Monday, May 18, 2009

Riding 666 to the Garden

One of the places on our list to visit was Burke's Garden. I don't recommend a trip to the area if you're expecting tons of stuff to keep you busy, as in shopping or lounging about an inn or something like that.

Because there's nothing remotely like that in Burke's Garden.

Part of the incomparable Burke's Garden.

What you have with the place is a 20,000 acre valley that sits at 3,000 feet above sea level. This valley is drained by a single tributary, which prevents the place from being Burke's Sea. The entire valley, save for that one water gap, is surrounded by mountains that tower anywhere from 4,000 feet to almost 5,000 feet above sea level. Burke's Garden itself is very sparsely populated, with only around 250 humans living there. It's an agricultural community with lots of farms and many head of livestock. Parts of the place must be quite ripe in warmer weather. I wouldn't drink the water in Gose Creek (which drains the cattle-heavy expanse).

I took this video standing beside what seemed to have been, at one time, the single elementary school in the valley. It was a school day and empty, so I assume it's closed down, these days. In addition, the community has located a series of garbage dumpsters on the site, so I guess they don't expect the children to return any time soon.

There is only one shop of any type to be found there. It's a quaint general store with some food and beer and a small grill, etc. The lady running it was very sweet. They have a single gas pump. Unleaded regular, I reckon, but I didn't need gas, so I didn't look to see what they had. We bought some firewood there and some chocolate-covered peanuts that totally rocked. I do recommend a stop there--the people who run it were most kind.

There is one paved road leading into the valley. I would suggest that you take that one if you are driving a conventional two-wheel drive auto. We came in from the east on a Forest Service road, and even with my four-wheel drive and high suspension Frontier it was pretty rugged. I guess the budget for Forest Service road repair is rather tight in recent months.

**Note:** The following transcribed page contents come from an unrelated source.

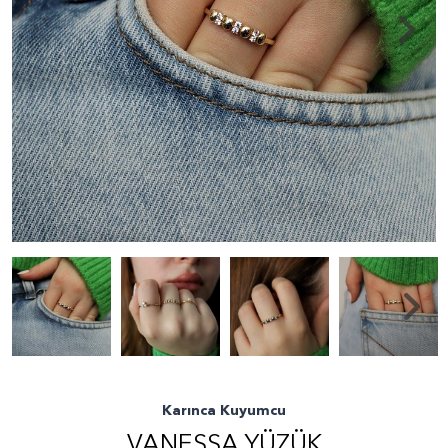
Karınca Kuyumcu
VANESSA YÜZÜK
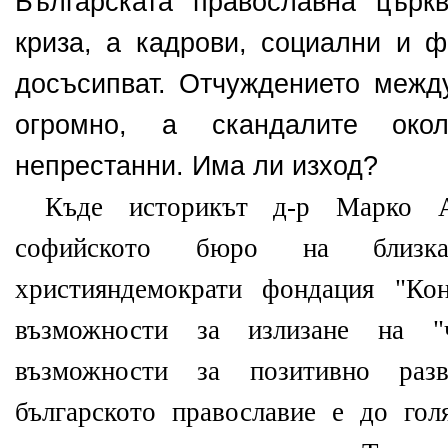
Българската православна църк
криза, а кадрови, социални и 
досъсипват. Отчуждението межд
огромно, а скандалите око
непрестанни. Има ли изход?
Къде историкът д-р Марко А
софийското бюро на близка
християндемократи фондация "Ко
възможности за излизане на "
възможности за позитивно раз
българското православие е до гол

Another reason I wanted to see this remote community was for a single road sign. I'd heard about it and seen one photo of it and I wanted my photo taken standing under it:

I'll be heading back to Burke's Garden in the future. The Applachian Trail skirts the south side of the valley and there's a really isolated wilderness area there called Beartown Wilderness. I'll definitely return. Sooner, hopefully, rather than later.


Jack said...

Looks like an interesting place. Not far from where I went to college, but I have never heard of it.

HemlockMan said...

It's very interesting. Andy's hiked on the ridges around Burke's Garden. I want to go back and do that part of the AT.